Debunking Investing MythsDebunking Investing Myths

Many people fear to invest in the market due to commonly circulated myths. In this article, we will be debunking investing myths to help ease your mind about investing.

You Need to Have Large Sums of Money to Invest

It is a common misconception that you need to have a large amount of money in order to make investing worthwhile. This is not true; you can have a successful investment portfolio with varying sums of money. There are many investment firms that have no account minimums, allowing you to invest with whatever you have.

The Stock Market is Too Risky

Many people view investing in the stock market as too risky. While there can be periods of drastic volatility, it is important to remember that overall, the stock market can allow you to make gains. This can be done if you invest with a long-term outlook. By keeping your cool and riding out rough periods, it is possible to end up with satisfying returns.

Stocks are the Only Investment Choice

Though it is often referred to as the stock market, there are other types of investments you can add to your portfolio. This could include bonds, mutual funds, or real estate. If you are nervous about taking on too much risk adding some of the alternatives can help to return your exposure.

Success Depends on Picking the “Right” Stock

Another myth that intimidates people from investing is the fear that their investments will fail if they are unable to pick the “right” stocks. While picking a good stock can help contribute to a successful portfolio, it is not the key to the best return. Often the most successful portfolios are those that are well balanced with a wide variety of investment types. A balanced portfolio will let you take advantage of overall market performance. This reduces the stress of putting all your eggs in one basket by relying on the performance of a few stocks.

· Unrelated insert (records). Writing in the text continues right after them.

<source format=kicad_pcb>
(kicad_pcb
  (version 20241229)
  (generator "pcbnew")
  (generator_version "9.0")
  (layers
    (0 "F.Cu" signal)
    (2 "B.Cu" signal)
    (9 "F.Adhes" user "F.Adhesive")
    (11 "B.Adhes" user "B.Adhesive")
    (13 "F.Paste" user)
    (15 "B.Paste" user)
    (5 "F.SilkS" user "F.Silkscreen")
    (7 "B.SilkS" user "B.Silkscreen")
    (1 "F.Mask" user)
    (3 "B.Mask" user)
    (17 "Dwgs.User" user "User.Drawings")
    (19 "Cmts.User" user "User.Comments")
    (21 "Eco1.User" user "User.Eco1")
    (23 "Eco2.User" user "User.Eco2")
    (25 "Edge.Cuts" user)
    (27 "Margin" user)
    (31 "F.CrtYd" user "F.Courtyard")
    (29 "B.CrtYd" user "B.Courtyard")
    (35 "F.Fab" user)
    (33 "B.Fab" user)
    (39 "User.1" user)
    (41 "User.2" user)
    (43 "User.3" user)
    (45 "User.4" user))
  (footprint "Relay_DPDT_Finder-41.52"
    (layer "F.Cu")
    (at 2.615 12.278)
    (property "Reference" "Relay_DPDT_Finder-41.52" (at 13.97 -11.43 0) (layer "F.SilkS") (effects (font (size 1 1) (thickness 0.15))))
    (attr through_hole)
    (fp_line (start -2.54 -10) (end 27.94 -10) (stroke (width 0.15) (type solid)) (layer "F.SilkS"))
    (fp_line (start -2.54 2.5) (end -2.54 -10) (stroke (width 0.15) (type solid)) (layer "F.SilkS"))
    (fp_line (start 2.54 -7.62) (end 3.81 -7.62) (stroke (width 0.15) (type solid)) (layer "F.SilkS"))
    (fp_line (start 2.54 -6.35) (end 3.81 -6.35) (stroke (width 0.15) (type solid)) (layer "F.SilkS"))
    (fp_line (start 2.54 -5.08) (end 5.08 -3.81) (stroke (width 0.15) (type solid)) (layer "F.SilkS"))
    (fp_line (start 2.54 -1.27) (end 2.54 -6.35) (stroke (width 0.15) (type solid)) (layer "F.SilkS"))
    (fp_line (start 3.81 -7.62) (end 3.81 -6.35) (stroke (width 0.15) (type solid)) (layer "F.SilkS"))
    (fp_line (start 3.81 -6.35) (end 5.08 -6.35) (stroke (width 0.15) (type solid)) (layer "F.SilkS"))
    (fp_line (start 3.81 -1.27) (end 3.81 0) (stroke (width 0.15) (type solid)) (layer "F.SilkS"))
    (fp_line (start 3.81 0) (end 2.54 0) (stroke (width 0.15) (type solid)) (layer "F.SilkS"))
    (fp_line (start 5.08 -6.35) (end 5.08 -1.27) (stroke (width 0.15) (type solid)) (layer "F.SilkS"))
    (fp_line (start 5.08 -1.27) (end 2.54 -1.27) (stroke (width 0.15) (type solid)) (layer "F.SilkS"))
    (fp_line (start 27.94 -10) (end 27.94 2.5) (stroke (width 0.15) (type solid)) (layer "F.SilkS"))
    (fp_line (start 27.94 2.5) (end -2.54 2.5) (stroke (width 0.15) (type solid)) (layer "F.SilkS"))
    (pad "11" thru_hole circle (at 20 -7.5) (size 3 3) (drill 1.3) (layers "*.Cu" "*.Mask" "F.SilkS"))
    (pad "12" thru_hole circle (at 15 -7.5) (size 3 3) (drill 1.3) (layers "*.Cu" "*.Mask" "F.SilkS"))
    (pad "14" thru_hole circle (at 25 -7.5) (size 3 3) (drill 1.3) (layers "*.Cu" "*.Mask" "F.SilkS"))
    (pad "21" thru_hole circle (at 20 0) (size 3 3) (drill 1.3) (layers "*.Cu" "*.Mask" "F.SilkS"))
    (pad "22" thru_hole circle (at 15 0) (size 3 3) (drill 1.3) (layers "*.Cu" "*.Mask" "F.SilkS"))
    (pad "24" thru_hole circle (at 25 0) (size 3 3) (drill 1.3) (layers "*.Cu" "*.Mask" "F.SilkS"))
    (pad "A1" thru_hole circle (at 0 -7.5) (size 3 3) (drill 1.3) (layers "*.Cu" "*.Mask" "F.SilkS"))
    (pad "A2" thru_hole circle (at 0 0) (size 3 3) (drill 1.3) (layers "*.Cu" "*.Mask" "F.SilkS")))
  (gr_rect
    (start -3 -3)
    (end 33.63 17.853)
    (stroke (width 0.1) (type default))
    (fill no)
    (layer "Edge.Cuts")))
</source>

I Do Not Have the Time Required to Invest

In the minds of many potential investors, investing will involve them spending hours each week doing market research and trading stocks. While some choose to invest this way and enjoy it, it is not necessary. There are many funds you can choose from that will allow you to set it and forget it. You can also utilize an investment advisor. This is a qualified professional that will manage your portfolio. Thus, giving you the potential to maximize returns while minimizing stress and involvement.

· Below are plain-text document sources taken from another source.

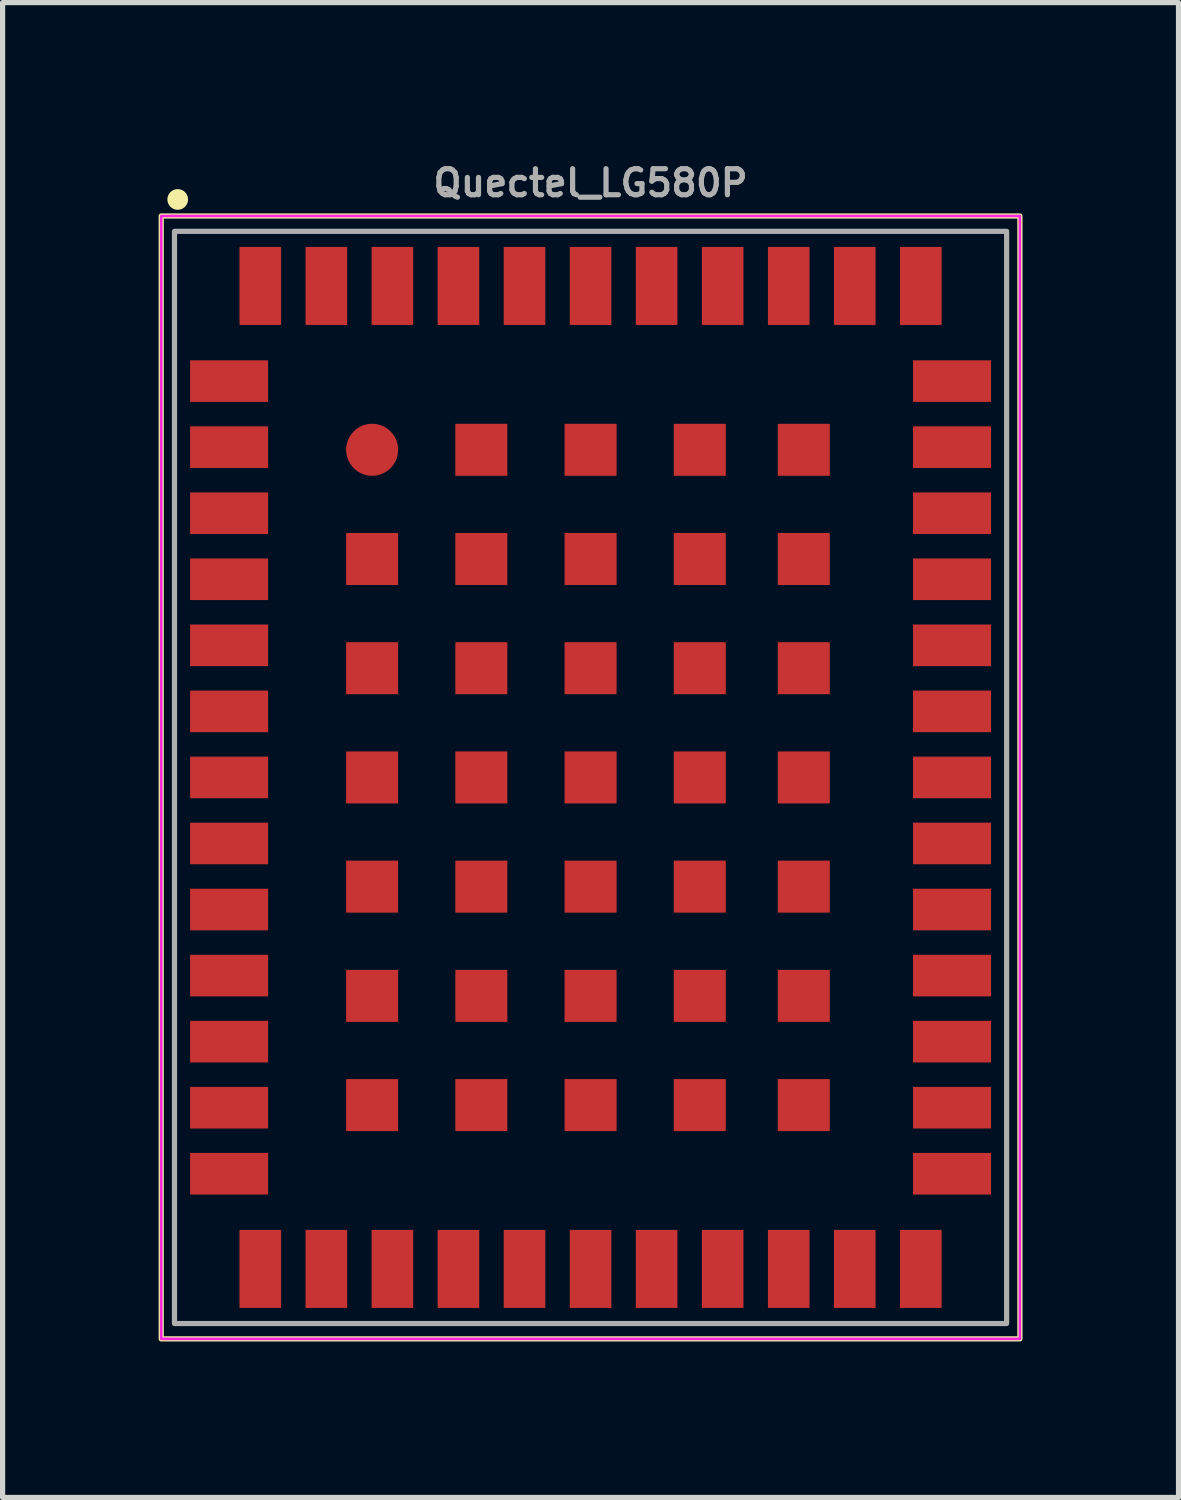
<source format=kicad_pcb>
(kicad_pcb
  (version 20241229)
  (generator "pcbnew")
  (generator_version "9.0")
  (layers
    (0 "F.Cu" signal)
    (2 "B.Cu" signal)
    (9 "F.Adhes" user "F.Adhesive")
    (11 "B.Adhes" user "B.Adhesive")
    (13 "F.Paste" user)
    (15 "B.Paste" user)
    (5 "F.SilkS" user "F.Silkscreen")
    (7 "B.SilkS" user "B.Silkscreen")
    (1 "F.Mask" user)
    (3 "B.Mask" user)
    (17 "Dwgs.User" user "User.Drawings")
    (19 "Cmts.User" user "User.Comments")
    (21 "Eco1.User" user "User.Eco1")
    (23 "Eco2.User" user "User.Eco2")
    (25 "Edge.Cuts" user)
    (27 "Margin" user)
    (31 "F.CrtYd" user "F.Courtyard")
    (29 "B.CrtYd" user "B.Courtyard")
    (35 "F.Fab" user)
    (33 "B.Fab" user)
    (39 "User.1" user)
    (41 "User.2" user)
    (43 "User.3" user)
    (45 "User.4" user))
  (footprint "Quectel_LG580P"
    (layer "F.Cu")
    (at 8.305 11.898)
    (property "Reference" "Quectel_LG580P" (at 0 -11.43 0) (layer "F.Fab") (effects (font (size 0.5 0.5) (thickness 0.1))))
    (attr smd)
    (fp_rect (start -8.255 -10.795) (end 8.255 10.795) (stroke (width 0.1) (type default)) (fill no) (layer "F.SilkS"))
    (fp_circle (center -7.938 -11.113) (end -8.037 -11.113) (stroke (width 0.2) (type solid)) (fill yes) (layer "F.SilkS"))
    (fp_rect (start -8.255 -10.795) (end 8.255 10.795) (stroke (width 0.05) (type default)) (fill no) (layer "F.CrtYd"))
    (fp_rect (start -8 -10.5) (end 8 10.5) (stroke (width 0.1) (type default)) (fill no) (layer "F.Fab"))
    (pad "1" smd rect (at -6.95 -7.62) (size 1.5 0.8) (layers "F.Cu" "F.Mask" "F.Paste"))
    (pad "2" smd rect (at -6.95 -6.35) (size 1.5 0.8) (layers "F.Cu" "F.Mask" "F.Paste"))
    (pad "3" smd rect (at -6.95 -5.08) (size 1.5 0.8) (layers "F.Cu" "F.Mask" "F.Paste"))
    (pad "4" smd rect (at -6.95 -3.81) (size 1.5 0.8) (layers "F.Cu" "F.Mask" "F.Paste"))
    (pad "5" smd rect (at -6.95 -2.54) (size 1.5 0.8) (layers "F.Cu" "F.Mask" "F.Paste"))
    (pad "6" smd rect (at -6.95 -1.27) (size 1.5 0.8) (layers "F.Cu" "F.Mask" "F.Paste"))
    (pad "7" smd rect (at -6.95 0) (size 1.5 0.8) (layers "F.Cu" "F.Mask" "F.Paste"))
    (pad "8" smd rect (at -6.95 1.27) (size 1.5 0.8) (layers "F.Cu" "F.Mask" "F.Paste"))
    (pad "9" smd rect (at -6.95 2.54) (size 1.5 0.8) (layers "F.Cu" "F.Mask" "F.Paste"))
    (pad "10" smd rect (at -6.95 3.81) (size 1.5 0.8) (layers "F.Cu" "F.Mask" "F.Paste"))
    (pad "11" smd rect (at -6.95 5.08) (size 1.5 0.8) (layers "F.Cu" "F.Mask" "F.Paste"))
    (pad "12" smd rect (at -6.95 6.35) (size 1.5 0.8) (layers "F.Cu" "F.Mask" "F.Paste"))
    (pad "13" smd rect (at -6.95 7.62) (size 1.5 0.8) (layers "F.Cu" "F.Mask" "F.Paste"))
    (pad "14" smd rect (at -6.35 9.45 90) (size 1.5 0.8) (layers "F.Cu" "F.Mask" "F.Paste"))
    (pad "15" smd rect (at -5.08 9.45 90) (size 1.5 0.8) (layers "F.Cu" "F.Mask" "F.Paste"))
    (pad "16" smd rect (at -3.81 9.45 90) (size 1.5 0.8) (layers "F.Cu" "F.Mask" "F.Paste"))
    (pad "17" smd rect (at -2.54 9.45 90) (size 1.5 0.8) (layers "F.Cu" "F.Mask" "F.Paste"))
    (pad "18" smd rect (at -1.27 9.45 90) (size 1.5 0.8) (layers "F.Cu" "F.Mask" "F.Paste"))
    (pad "19" smd rect (at 0 9.45 90) (size 1.5 0.8) (layers "F.Cu" "F.Mask" "F.Paste"))
    (pad "20" smd rect (at 1.27 9.45 90) (size 1.5 0.8) (layers "F.Cu" "F.Mask" "F.Paste"))
    (pad "21" smd rect (at 2.54 9.45 90) (size 1.5 0.8) (layers "F.Cu" "F.Mask" "F.Paste"))
    (pad "22" smd rect (at 3.81 9.45 90) (size 1.5 0.8) (layers "F.Cu" "F.Mask" "F.Paste"))
    (pad "23" smd rect (at 5.08 9.45 90) (size 1.5 0.8) (layers "F.Cu" "F.Mask" "F.Paste"))
    (pad "24" smd rect (at 6.35 9.45 90) (size 1.5 0.8) (layers "F.Cu" "F.Mask" "F.Paste"))
    (pad "25" smd rect (at 6.95 7.62) (size 1.5 0.8) (layers "F.Cu" "F.Mask" "F.Paste"))
    (pad "26" smd rect (at 6.95 6.35) (size 1.5 0.8) (layers "F.Cu" "F.Mask" "F.Paste"))
    (pad "27" smd rect (at 6.95 5.08) (size 1.5 0.8) (layers "F.Cu" "F.Mask" "F.Paste"))
    (pad "28" smd rect (at 6.95 3.81) (size 1.5 0.8) (layers "F.Cu" "F.Mask" "F.Paste"))
    (pad "29" smd rect (at 6.95 2.54) (size 1.5 0.8) (layers "F.Cu" "F.Mask" "F.Paste"))
    (pad "30" smd rect (at 6.95 1.27) (size 1.5 0.8) (layers "F.Cu" "F.Mask" "F.Paste"))
    (pad "31" smd rect (at 6.95 0) (size 1.5 0.8) (layers "F.Cu" "F.Mask" "F.Paste"))
    (pad "32" smd rect (at 6.95 -1.27) (size 1.5 0.8) (layers "F.Cu" "F.Mask" "F.Paste"))
    (pad "33" smd rect (at 6.95 -2.54) (size 1.5 0.8) (layers "F.Cu" "F.Mask" "F.Paste"))
    (pad "34" smd rect (at 6.95 -3.81) (size 1.5 0.8) (layers "F.Cu" "F.Mask" "F.Paste"))
    (pad "35" smd rect (at 6.95 -5.08) (size 1.5 0.8) (layers "F.Cu" "F.Mask" "F.Paste"))
    (pad "36" smd rect (at 6.95 -6.35) (size 1.5 0.8) (layers "F.Cu" "F.Mask" "F.Paste"))
    (pad "37" smd rect (at 6.95 -7.62) (size 1.5 0.8) (layers "F.Cu" "F.Mask" "F.Paste"))
    (pad "38" smd rect (at 6.35 -9.45 90) (size 1.5 0.8) (layers "F.Cu" "F.Mask" "F.Paste"))
    (pad "39" smd rect (at 5.08 -9.45 90) (size 1.5 0.8) (layers "F.Cu" "F.Mask" "F.Paste"))
    (pad "40" smd rect (at 3.81 -9.45 90) (size 1.5 0.8) (layers "F.Cu" "F.Mask" "F.Paste"))
    (pad "41" smd rect (at 2.54 -9.45 90) (size 1.5 0.8) (layers "F.Cu" "F.Mask" "F.Paste"))
    (pad "42" smd rect (at 1.27 -9.45 90) (size 1.5 0.8) (layers "F.Cu" "F.Mask" "F.Paste"))
    (pad "43" smd rect (at 0 -9.45 90) (size 1.5 0.8) (layers "F.Cu" "F.Mask" "F.Paste"))
    (pad "44" smd rect (at -1.27 -9.45 90) (size 1.5 0.8) (layers "F.Cu" "F.Mask" "F.Paste"))
    (pad "45" smd rect (at -2.54 -9.45 90) (size 1.5 0.8) (layers "F.Cu" "F.Mask" "F.Paste"))
    (pad "46" smd rect (at -3.81 -9.45 90) (size 1.5 0.8) (layers "F.Cu" "F.Mask" "F.Paste"))
    (pad "47" smd rect (at -5.08 -9.45 90) (size 1.5 0.8) (layers "F.Cu" "F.Mask" "F.Paste"))
    (pad "48" smd rect (at -6.35 -9.45 90) (size 1.5 0.8) (layers "F.Cu" "F.Mask" "F.Paste"))
    (pad "49" smd circle (at -4.2 -6.3) (size 1 1) (layers "F.Cu" "F.Mask" "F.Paste"))
    (pad "49" smd rect (at -4.2 -4.2 180) (size 1 1) (layers "F.Cu" "F.Mask" "F.Paste"))
    (pad "49" smd rect (at -4.2 -2.1 180) (size 1 1) (layers "F.Cu" "F.Mask" "F.Paste"))
    (pad "49" smd rect (at -4.2 0 180) (size 1 1) (layers "F.Cu" "F.Mask" "F.Paste"))
    (pad "49" smd rect (at -4.2 2.1 180) (size 1 1) (layers "F.Cu" "F.Mask" "F.Paste"))
    (pad "49" smd rect (at -4.2 4.2 180) (size 1 1) (layers "F.Cu" "F.Mask" "F.Paste"))
    (pad "49" smd rect (at -4.2 6.3 180) (size 1 1) (layers "F.Cu" "F.Mask" "F.Paste"))
    (pad "49" smd rect (at -2.1 -6.3 180) (size 1 1) (layers "F.Cu" "F.Mask" "F.Paste"))
    (pad "49" smd rect (at -2.1 -4.2 180) (size 1 1) (layers "F.Cu" "F.Mask" "F.Paste"))
    (pad "49" smd rect (at -2.1 -2.1 180) (size 1 1) (layers "F.Cu" "F.Mask" "F.Paste"))
    (pad "49" smd rect (at -2.1 0 180) (size 1 1) (layers "F.Cu" "F.Mask" "F.Paste"))
    (pad "49" smd rect (at -2.1 2.1 180) (size 1 1) (layers "F.Cu" "F.Mask" "F.Paste"))
    (pad "49" smd rect (at -2.1 4.2 180) (size 1 1) (layers "F.Cu" "F.Mask" "F.Paste"))
    (pad "49" smd rect (at -2.1 6.3 180) (size 1 1) (layers "F.Cu" "F.Mask" "F.Paste"))
    (pad "49" smd rect (at 0 -6.3 180) (size 1 1) (layers "F.Cu" "F.Mask" "F.Paste"))
    (pad "49" smd rect (at 0 -4.2 180) (size 1 1) (layers "F.Cu" "F.Mask" "F.Paste"))
    (pad "49" smd rect (at 0 -2.1 180) (size 1 1) (layers "F.Cu" "F.Mask" "F.Paste"))
    (pad "49" smd rect (at 0 0 180) (size 1 1) (layers "F.Cu" "F.Mask" "F.Paste"))
    (pad "49" smd rect (at 0 2.1 180) (size 1 1) (layers "F.Cu" "F.Mask" "F.Paste"))
    (pad "49" smd rect (at 0 4.2 180) (size 1 1) (layers "F.Cu" "F.Mask" "F.Paste"))
    (pad "49" smd rect (at 0 6.3 180) (size 1 1) (layers "F.Cu" "F.Mask" "F.Paste"))
    (pad "49" smd rect (at 2.1 -6.3 180) (size 1 1) (layers "F.Cu" "F.Mask" "F.Paste"))
    (pad "49" smd rect (at 2.1 -4.2 180) (size 1 1) (layers "F.Cu" "F.Mask" "F.Paste"))
    (pad "49" smd rect (at 2.1 -2.1 180) (size 1 1) (layers "F.Cu" "F.Mask" "F.Paste"))
    (pad "49" smd rect (at 2.1 0 180) (size 1 1) (layers "F.Cu" "F.Mask" "F.Paste"))
    (pad "49" smd rect (at 2.1 2.1 180) (size 1 1) (layers "F.Cu" "F.Mask" "F.Paste"))
    (pad "49" smd rect (at 2.1 4.2 180) (size 1 1) (layers "F.Cu" "F.Mask" "F.Paste"))
    (pad "49" smd rect (at 2.1 6.3 180) (size 1 1) (layers "F.Cu" "F.Mask" "F.Paste"))
    (pad "49" smd rect (at 4.1 -6.3 180) (size 1 1) (layers "F.Cu" "F.Mask" "F.Paste"))
    (pad "49" smd rect (at 4.1 -4.2 180) (size 1 1) (layers "F.Cu" "F.Mask" "F.Paste"))
    (pad "49" smd rect (at 4.1 -2.1 180) (size 1 1) (layers "F.Cu" "F.Mask" "F.Paste"))
    (pad "49" smd rect (at 4.1 0 180) (size 1 1) (layers "F.Cu" "F.Mask" "F.Paste"))
    (pad "49" smd rect (at 4.1 2.1 180) (size 1 1) (layers "F.Cu" "F.Mask" "F.Paste"))
    (pad "49" smd rect (at 4.1 4.2 180) (size 1 1) (layers "F.Cu" "F.Mask" "F.Paste"))
    (pad "49" smd rect (at 4.1 6.3 180) (size 1 1) (layers "F.Cu" "F.Mask" "F.Paste")))
  (gr_rect
    (start -3 -3)
    (end 19.61 25.743)
    (stroke (width 0.1) (type default))
    (fill no)
    (layer "Edge.Cuts")))
</source>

When the Market is in Decline-You Need to Sell

This myth is one of the biggest investing mistakes you can make. By selling off during a decline, you are guaranteeing losses. This will be the case even if you decide to never invest again. However, it is even more detrimental if you decide to reinvest when the market is on the rise again. You will end up taking an even bigger loss by paying a higher price of the purchased funds. Though it goes contrary to most people’s instincts it may be beneficial to purchase funds during a decline. Doing so may allow you to get a good deal on stocks that will rebound quickly, allowing you to increase profits.

Choosing to Invest

It is our hope that by debunking investing myths we can encourage more people to invest. If you are uncertain on how to get started, meet with a qualified investment advisor who can help you get an account set up.